**AIM**
Output the data below in full, character for character.

**DATA SUPPLIED**
────────

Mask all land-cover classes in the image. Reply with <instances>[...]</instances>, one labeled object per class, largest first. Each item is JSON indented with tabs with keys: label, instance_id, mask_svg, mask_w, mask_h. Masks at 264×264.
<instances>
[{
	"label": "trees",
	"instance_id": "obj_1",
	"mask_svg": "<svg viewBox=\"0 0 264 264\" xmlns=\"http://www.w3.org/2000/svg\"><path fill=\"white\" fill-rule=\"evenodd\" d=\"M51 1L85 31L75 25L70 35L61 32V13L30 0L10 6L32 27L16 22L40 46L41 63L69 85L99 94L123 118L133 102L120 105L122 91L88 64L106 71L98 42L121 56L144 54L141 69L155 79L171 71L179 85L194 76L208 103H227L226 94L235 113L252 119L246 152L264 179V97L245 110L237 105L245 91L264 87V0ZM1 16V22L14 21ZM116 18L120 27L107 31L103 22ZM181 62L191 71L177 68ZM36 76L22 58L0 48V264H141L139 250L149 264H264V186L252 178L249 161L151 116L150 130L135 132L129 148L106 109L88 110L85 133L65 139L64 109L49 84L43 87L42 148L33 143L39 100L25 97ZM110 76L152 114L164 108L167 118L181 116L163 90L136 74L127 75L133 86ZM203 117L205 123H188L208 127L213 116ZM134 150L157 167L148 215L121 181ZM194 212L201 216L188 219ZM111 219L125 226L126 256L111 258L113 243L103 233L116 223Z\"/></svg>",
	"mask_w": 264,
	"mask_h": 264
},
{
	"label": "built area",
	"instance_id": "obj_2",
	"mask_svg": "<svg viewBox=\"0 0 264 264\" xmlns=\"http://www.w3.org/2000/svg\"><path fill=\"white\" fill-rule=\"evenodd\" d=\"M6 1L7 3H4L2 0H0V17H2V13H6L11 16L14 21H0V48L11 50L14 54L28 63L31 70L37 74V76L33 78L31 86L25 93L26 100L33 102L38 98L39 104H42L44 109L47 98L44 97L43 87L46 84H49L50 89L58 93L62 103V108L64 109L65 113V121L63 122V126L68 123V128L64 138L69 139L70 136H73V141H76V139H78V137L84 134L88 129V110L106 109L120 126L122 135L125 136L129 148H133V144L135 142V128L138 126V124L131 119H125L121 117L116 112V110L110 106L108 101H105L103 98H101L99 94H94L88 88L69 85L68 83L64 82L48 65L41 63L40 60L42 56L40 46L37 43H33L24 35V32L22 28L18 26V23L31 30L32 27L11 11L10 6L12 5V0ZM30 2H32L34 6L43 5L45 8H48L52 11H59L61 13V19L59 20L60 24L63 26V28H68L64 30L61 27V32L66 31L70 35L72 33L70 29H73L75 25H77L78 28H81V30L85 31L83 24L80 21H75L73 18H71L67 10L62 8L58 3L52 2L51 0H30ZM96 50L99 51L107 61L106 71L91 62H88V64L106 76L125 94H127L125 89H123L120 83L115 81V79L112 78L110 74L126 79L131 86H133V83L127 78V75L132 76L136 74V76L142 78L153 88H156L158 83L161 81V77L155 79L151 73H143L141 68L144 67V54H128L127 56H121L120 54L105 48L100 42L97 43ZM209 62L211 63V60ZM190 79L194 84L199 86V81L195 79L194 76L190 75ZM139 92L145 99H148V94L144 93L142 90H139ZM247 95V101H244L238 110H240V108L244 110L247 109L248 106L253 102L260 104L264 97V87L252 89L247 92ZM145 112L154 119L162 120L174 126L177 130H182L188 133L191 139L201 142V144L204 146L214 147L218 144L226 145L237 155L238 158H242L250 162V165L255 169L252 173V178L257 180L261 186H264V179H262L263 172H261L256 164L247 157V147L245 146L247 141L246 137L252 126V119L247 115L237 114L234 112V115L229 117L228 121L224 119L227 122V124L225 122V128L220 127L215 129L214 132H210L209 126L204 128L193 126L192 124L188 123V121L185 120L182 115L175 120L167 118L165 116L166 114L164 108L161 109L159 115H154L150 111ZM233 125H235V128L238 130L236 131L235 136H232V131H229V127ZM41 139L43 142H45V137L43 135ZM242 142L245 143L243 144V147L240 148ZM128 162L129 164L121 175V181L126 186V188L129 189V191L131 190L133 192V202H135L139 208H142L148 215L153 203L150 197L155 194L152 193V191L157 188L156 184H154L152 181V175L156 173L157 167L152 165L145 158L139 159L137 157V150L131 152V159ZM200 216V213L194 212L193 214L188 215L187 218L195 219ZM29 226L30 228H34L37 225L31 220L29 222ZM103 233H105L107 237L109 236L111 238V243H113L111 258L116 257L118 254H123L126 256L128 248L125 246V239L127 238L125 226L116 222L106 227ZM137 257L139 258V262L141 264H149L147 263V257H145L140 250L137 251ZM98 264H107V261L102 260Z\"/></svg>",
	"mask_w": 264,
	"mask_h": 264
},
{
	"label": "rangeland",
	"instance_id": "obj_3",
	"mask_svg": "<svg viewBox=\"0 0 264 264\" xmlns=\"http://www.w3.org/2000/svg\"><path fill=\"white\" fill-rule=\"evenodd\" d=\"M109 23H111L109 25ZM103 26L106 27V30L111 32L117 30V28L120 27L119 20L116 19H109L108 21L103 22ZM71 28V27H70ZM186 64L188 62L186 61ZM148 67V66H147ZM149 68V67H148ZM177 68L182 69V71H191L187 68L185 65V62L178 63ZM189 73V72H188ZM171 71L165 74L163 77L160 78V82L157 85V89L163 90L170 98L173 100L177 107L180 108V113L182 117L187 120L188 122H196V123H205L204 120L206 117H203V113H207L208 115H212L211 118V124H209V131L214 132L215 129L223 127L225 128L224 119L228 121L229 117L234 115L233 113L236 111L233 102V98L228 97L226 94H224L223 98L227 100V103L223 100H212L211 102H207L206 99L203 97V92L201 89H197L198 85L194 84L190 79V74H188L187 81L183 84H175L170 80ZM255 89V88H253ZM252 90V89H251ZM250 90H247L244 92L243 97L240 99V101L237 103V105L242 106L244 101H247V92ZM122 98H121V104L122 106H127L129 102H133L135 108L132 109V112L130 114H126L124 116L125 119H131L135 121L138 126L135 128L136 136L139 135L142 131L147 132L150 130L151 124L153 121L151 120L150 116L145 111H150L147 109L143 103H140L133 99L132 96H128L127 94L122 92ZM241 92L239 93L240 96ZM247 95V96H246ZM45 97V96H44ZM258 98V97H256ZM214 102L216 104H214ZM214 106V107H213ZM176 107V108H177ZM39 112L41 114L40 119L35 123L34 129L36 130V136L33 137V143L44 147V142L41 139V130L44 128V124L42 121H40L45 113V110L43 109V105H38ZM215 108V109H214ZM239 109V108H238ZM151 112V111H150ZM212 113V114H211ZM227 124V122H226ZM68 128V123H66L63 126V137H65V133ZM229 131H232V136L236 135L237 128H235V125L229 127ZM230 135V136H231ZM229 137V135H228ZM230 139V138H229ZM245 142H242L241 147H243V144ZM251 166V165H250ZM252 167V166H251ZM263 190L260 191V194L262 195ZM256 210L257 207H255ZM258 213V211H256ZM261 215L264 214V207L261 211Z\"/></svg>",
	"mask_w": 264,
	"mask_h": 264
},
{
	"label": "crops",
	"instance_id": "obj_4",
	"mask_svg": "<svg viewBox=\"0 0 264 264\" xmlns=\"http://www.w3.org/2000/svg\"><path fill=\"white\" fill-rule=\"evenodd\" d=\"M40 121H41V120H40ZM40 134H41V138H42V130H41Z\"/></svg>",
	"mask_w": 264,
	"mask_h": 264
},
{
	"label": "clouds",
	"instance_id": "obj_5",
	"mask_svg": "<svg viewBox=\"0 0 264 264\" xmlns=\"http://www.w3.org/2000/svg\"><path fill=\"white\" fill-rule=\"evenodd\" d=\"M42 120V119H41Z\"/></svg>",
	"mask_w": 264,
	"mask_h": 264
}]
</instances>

────────

**FULL SOLUTION**
Mask all land-cover classes in the image. Reply with <instances>[...]</instances>, one labeled object per class, largest first. Each item is JSON indented with tabs with keys: label, instance_id, mask_svg, mask_w, mask_h. Masks at 264×264.
<instances>
[{
	"label": "trees",
	"instance_id": "obj_1",
	"mask_svg": "<svg viewBox=\"0 0 264 264\" xmlns=\"http://www.w3.org/2000/svg\"><path fill=\"white\" fill-rule=\"evenodd\" d=\"M51 1L85 31L75 25L70 35L61 32V13L30 0L10 6L32 27L16 22L40 46L41 63L69 85L99 94L123 118L133 102L120 105L122 91L88 64L106 71L98 42L121 56L144 54L141 69L155 79L171 71L179 85L194 76L208 103H227L226 94L235 113L252 119L246 152L264 179V97L245 110L237 105L245 91L264 87V0ZM1 16V22L14 21ZM116 18L120 27L107 31L103 22ZM181 62L191 71L177 68ZM36 76L22 58L0 48V264H141L139 250L149 264H264V186L252 178L249 161L151 116L150 130L135 132L129 148L106 109L88 110L85 133L65 139L64 109L49 84L43 87L42 148L33 143L39 100L25 97ZM110 76L152 114L164 108L167 118L181 116L163 90L136 74L127 75L133 86ZM203 117L205 123H188L208 127L213 116ZM134 150L157 167L148 215L121 181ZM194 212L201 216L188 219ZM111 219L125 226L126 256L111 258L113 243L103 233L116 223Z\"/></svg>",
	"mask_w": 264,
	"mask_h": 264
},
{
	"label": "built area",
	"instance_id": "obj_2",
	"mask_svg": "<svg viewBox=\"0 0 264 264\" xmlns=\"http://www.w3.org/2000/svg\"><path fill=\"white\" fill-rule=\"evenodd\" d=\"M6 1L7 3H4L2 0H0V17H2V13H6L11 16L14 21H0V48L11 50L14 54L28 63L31 70L37 74V76L33 78L31 86L25 93L26 100L33 102L38 98L39 104H42L44 109L47 98L44 97L43 87L46 84H49L50 89L58 93L62 103V108L64 109L65 113V121L63 122V126L68 123V128L64 138L69 139L70 136H73V141H76V139H78V137L84 134L88 129V110L106 109L120 126L122 135L125 136L129 148H133V144L135 142V128L138 126V124L131 119H125L121 117L116 112V110L110 106L108 101H105L103 98H101L99 94H94L88 88L69 85L68 83L64 82L48 65L41 63L40 60L42 56L40 46L37 43H33L24 35V32L22 28L18 26V23L31 30L32 27L11 11L10 6L12 5V0ZM30 2H32L34 6L43 5L45 8H48L52 11H59L61 13V19L59 20L60 24L63 26V28H68L64 30L61 27V32L66 31L70 35L72 33L70 29H73L75 25H77L78 28H81V30L85 31L83 24L80 21H75L73 18H71L67 10L62 8L58 3L52 2L51 0H30ZM96 50L99 51L107 61L106 71L91 62H88V64L106 76L125 94H127L125 89H123L120 83L115 81V79L112 78L110 74L126 79L131 86H133V83L127 78V75L132 76L136 74V76L142 78L153 88H156L158 83L161 81V77L155 79L151 73H143L141 68L144 67V54H128L127 56H121L120 54L105 48L100 42L97 43ZM209 62L211 63V60ZM190 79L194 84L199 86V81L195 79L194 76L190 75ZM139 92L145 99H148V94L144 93L142 90H139ZM247 95V101H244L238 110H240V108L244 110L247 109L248 106L253 102L260 104L264 97V87L252 89L247 92ZM145 112L154 119L162 120L174 126L177 130H182L188 133L191 139L201 142V144L204 146L214 147L218 144L226 145L237 155L238 158H242L250 162V165L255 169L252 173V178L257 180L261 186H264V179H262L263 172H261L256 164L247 157V147L245 146L247 141L246 137L252 126V119L247 115L237 114L234 112V115L229 117L228 121L224 119L227 122V124L225 122V128L220 127L215 129L214 132H210L209 126L204 128L193 126L192 124L188 123V121L185 120L182 115L175 120L167 118L165 116L166 114L164 108L161 109L159 115H154L150 111ZM233 125H235V128L238 130L236 131L235 136H232V131H229V127ZM41 139L43 142H45V137L43 135ZM242 142L245 143L243 144V147L240 148ZM128 162L129 164L121 175V181L126 186V188L129 189V191L131 190L133 192V202H135L139 208H142L148 215L153 203L150 197L155 194L152 193V191L157 188L156 184H154L152 181V175L156 173L157 167L152 165L145 158L139 159L137 157V150L131 152V159ZM200 216V213L194 212L193 214L188 215L187 218L195 219ZM29 226L30 228H34L37 225L31 220L29 222ZM103 233H105L107 237L109 236L111 238V243H113L111 258L116 257L118 254H123L126 256L128 248L125 246V239L127 238L125 226L116 222L106 227ZM137 257L139 258V262L141 264H149L147 263V257H145L140 250L137 251ZM98 264H107V261L102 260Z\"/></svg>",
	"mask_w": 264,
	"mask_h": 264
},
{
	"label": "rangeland",
	"instance_id": "obj_3",
	"mask_svg": "<svg viewBox=\"0 0 264 264\" xmlns=\"http://www.w3.org/2000/svg\"><path fill=\"white\" fill-rule=\"evenodd\" d=\"M109 23H111L109 25ZM103 26L106 27V30L111 32L117 30V28L120 27L119 20L116 19H109L108 21L103 22ZM71 28V27H70ZM186 64L188 62L186 61ZM148 67V66H147ZM149 68V67H148ZM177 68L182 69V71H191L187 68L185 65V62L178 63ZM189 73V72H188ZM171 71L165 74L163 77L160 78V82L157 85V89L163 90L170 98L173 100L177 107L180 108V113L182 117L187 120L188 122H196V123H205L204 120L206 117H203V113H207L208 115H212L211 118V124H209V131L214 132L215 129L223 127L225 128L224 119L228 121L229 117L234 115L233 113L236 111L233 102V98L228 97L226 94H224L223 98L227 100V103L223 100H212L211 102H207L206 99L203 97V92L201 89H197L198 85L194 84L190 79V74H188L187 81L183 84H175L170 80ZM255 89V88H253ZM252 90V89H251ZM250 90H247L244 92L243 97L240 99V101L237 103V105L242 106L244 101H247V92ZM122 98H121V104L122 106H127L129 102H133L135 108L132 109V112L130 114H126L124 116L125 119H131L135 121L138 126L135 128L136 136L139 135L142 131L147 132L150 130L151 124L153 121L151 120L150 116L145 111H150L147 109L143 103H140L133 99L132 96H128L127 94L122 92ZM241 92L239 93L240 96ZM247 95V96H246ZM45 97V96H44ZM258 98V97H256ZM214 102L216 104H214ZM214 106V107H213ZM176 107V108H177ZM39 112L41 114L40 119L35 123L34 129L36 130V136L33 137V143L44 147V142L41 139V130L44 128V124L42 121H40L45 113V110L43 109V105H38ZM215 108V109H214ZM239 109V108H238ZM151 112V111H150ZM212 113V114H211ZM227 124V122H226ZM68 128V123H66L63 126V137H65V133ZM229 131H232V136L236 135L237 128H235V125L229 127ZM230 135V136H231ZM229 137V135H228ZM230 139V138H229ZM245 142H242L241 147H243V144ZM251 166V165H250ZM252 167V166H251ZM263 190L260 191V194L262 195ZM256 210L257 207H255ZM258 213V211H256ZM261 215L264 214V207L261 211Z\"/></svg>",
	"mask_w": 264,
	"mask_h": 264
},
{
	"label": "crops",
	"instance_id": "obj_4",
	"mask_svg": "<svg viewBox=\"0 0 264 264\" xmlns=\"http://www.w3.org/2000/svg\"><path fill=\"white\" fill-rule=\"evenodd\" d=\"M40 121H41V120H40ZM40 134H41V138H42V130H41Z\"/></svg>",
	"mask_w": 264,
	"mask_h": 264
},
{
	"label": "clouds",
	"instance_id": "obj_5",
	"mask_svg": "<svg viewBox=\"0 0 264 264\" xmlns=\"http://www.w3.org/2000/svg\"><path fill=\"white\" fill-rule=\"evenodd\" d=\"M42 120V119H41Z\"/></svg>",
	"mask_w": 264,
	"mask_h": 264
}]
</instances>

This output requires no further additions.